Dataset excerpts
+--

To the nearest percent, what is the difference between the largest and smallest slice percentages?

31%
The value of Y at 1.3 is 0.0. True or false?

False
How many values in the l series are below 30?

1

+--

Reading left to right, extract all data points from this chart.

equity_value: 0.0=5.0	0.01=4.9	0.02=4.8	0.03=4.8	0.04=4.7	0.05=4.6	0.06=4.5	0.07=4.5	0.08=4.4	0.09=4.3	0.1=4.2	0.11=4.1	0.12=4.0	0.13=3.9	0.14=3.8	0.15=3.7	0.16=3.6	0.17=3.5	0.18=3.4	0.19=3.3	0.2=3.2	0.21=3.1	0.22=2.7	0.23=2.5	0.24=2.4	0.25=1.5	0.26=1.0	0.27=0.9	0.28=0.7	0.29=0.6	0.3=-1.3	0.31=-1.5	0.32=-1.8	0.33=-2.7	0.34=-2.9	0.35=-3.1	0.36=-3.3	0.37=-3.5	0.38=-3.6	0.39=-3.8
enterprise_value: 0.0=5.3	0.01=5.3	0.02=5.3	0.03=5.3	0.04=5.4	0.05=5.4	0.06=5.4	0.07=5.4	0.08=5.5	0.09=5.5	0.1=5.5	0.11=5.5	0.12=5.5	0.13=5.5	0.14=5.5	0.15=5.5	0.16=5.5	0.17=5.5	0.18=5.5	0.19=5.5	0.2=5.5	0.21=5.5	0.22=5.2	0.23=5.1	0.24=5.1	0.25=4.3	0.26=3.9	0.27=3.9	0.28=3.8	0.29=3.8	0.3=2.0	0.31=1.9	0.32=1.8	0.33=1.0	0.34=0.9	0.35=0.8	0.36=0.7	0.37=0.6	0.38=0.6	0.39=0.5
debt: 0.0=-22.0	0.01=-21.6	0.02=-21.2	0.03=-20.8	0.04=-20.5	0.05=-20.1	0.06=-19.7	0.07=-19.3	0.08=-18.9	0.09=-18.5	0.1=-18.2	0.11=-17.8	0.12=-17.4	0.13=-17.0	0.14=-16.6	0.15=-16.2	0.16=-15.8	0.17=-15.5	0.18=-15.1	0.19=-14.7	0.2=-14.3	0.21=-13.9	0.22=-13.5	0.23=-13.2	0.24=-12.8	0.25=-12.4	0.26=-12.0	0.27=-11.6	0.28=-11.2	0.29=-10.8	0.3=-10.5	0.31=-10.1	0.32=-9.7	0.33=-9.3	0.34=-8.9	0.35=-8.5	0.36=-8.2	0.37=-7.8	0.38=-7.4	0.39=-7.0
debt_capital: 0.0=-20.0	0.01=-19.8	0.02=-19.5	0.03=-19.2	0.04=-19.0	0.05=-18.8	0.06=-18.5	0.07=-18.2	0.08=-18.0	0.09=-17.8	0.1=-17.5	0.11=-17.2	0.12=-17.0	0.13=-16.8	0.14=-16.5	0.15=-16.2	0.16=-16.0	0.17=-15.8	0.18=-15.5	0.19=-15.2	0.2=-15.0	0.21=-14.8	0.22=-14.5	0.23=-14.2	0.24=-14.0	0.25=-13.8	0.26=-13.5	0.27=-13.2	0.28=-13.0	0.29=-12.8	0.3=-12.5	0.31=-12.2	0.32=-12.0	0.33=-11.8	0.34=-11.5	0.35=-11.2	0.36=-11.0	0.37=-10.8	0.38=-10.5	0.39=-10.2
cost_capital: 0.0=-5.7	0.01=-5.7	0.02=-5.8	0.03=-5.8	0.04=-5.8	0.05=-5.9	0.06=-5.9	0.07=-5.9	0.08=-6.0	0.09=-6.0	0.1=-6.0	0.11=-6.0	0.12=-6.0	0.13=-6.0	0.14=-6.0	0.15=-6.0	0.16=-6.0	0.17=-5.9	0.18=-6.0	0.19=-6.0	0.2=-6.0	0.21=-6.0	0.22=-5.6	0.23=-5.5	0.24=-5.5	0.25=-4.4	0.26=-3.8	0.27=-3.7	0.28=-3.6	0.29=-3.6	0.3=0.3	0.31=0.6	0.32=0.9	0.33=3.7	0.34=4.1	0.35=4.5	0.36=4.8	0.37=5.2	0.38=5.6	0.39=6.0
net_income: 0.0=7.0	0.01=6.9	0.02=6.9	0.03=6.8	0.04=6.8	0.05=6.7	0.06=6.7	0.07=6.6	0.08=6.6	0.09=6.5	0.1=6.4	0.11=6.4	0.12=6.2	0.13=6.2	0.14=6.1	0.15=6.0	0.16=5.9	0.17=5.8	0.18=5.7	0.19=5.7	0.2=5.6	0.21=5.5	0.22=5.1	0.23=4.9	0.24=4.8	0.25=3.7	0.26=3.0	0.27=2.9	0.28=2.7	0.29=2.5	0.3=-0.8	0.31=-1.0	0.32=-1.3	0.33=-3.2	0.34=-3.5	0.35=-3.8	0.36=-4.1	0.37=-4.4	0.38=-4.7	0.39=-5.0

+--

• Work order: Identify each line of the listing above that contains the string "values", and copy those lines out in full. Uppercase and lowercase letters count as different.

• Response area:
How many values in the l series are below 30?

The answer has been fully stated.